Last week, my grandma was in pain, and she didn’t want to go to the doctor. My mom and I made her go, and her exceptionally inflamed gallbladder came out that same night. She was in the hospital for a few days, but was released on Saturday. She was able to be released to home–she lives with my mom because she wouldn’t be alone there. 'Cause I said I’d be here during the days.

I don’t know how my mom does it. I want to go out, but because she’s still weak from the surgery, I don’t feel like I should. I mean, the whole point of her being allowed to come home is that she wouldn’t be alone I haven’t done my workouts, I haven’t been able to run to the store, and I’ve had to get up earlier than usual. I can’t even really run iTunes for music, since I tune out when it’s on.
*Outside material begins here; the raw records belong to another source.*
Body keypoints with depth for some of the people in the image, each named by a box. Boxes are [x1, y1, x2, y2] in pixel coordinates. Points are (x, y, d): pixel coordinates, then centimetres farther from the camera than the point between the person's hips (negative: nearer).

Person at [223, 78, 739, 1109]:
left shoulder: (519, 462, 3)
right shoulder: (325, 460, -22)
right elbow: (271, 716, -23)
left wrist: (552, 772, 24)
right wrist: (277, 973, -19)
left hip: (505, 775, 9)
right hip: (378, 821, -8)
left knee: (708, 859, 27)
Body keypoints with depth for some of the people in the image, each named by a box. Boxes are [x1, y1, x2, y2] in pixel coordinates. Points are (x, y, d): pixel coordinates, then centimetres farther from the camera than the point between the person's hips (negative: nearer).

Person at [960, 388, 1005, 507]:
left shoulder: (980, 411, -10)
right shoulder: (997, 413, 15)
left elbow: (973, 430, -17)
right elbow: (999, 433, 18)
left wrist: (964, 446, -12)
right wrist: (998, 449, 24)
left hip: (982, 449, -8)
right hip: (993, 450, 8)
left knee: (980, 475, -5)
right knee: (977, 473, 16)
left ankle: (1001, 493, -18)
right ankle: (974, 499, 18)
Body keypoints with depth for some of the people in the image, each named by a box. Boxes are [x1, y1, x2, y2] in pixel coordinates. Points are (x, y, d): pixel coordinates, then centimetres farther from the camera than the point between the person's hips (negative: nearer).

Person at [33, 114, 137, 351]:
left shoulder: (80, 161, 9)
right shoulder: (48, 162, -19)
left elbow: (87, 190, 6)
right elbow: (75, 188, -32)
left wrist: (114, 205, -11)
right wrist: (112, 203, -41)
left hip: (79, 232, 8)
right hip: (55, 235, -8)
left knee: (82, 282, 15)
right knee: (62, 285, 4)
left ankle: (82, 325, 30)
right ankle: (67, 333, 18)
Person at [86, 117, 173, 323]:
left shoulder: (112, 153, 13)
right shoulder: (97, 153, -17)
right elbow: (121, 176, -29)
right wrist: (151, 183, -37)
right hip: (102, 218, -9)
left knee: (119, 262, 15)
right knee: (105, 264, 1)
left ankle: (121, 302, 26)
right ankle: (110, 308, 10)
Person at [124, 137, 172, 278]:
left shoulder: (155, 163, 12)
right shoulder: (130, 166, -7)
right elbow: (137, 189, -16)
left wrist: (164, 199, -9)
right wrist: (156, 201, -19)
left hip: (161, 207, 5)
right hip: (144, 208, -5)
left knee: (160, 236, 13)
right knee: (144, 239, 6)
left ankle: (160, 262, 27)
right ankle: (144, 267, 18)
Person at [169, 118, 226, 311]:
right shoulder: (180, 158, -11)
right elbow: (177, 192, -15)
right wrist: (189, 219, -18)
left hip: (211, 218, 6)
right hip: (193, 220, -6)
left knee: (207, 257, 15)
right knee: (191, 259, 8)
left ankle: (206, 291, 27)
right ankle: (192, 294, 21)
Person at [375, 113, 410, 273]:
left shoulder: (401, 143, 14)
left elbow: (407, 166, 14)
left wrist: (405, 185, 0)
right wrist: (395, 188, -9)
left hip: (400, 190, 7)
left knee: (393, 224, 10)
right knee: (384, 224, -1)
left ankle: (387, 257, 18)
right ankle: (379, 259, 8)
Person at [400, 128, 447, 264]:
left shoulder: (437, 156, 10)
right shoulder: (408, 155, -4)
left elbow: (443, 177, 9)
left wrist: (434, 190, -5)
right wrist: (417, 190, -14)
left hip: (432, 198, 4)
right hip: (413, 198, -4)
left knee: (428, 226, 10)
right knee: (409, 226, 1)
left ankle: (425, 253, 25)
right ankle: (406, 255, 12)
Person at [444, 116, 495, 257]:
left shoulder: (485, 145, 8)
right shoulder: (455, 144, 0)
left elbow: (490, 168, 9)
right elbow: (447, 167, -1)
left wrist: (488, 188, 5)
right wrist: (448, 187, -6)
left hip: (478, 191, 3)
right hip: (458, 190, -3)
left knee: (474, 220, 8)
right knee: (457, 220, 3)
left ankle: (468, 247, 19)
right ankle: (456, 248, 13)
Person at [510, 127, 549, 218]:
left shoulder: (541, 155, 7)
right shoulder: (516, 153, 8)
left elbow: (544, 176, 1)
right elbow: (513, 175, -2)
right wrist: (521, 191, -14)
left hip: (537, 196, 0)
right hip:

I’m tired and I’m cranky and–above all–I’m bored.

Don’t get me wrong; I’d do it all again in a heartbeat just to keep her out of a stay in facility. But, fuck me, this is tedious. Moreover, it makes me realize that this must be what my mom goes through every day, which makes me feel like I should offer to do this more often, except I really don’t want to, which makes me approximately the worst person in the history of the universe.

Maybe there’s room in the freezer. Maybe I can bake. Or something.

What the hell ARE you doing, then? Just staring at her from across the room? Doesn’t she take naps? Besides, if she’s recovering, then it should be OK to leave her alone for half an hour while you run to the store, right? Does she require round-the-clock monitoring?

The carpet on the passenger side of my '97 Jeep is still soaked after an attempt to clean and patch the air conditioner drain. It seems to be coming from the front under the dashboard, but that doesn’t explain why the rear carpet is wet underneath. And I’m having a hell of a time getting the rear carpet lifted to dry it. (The padding on the front section has finally started to dry since I’ve pulled it up.) I feel like a bad person for letting this happen…I take care of my vehicles, dammit! :frowning: I’m not even sure when it started.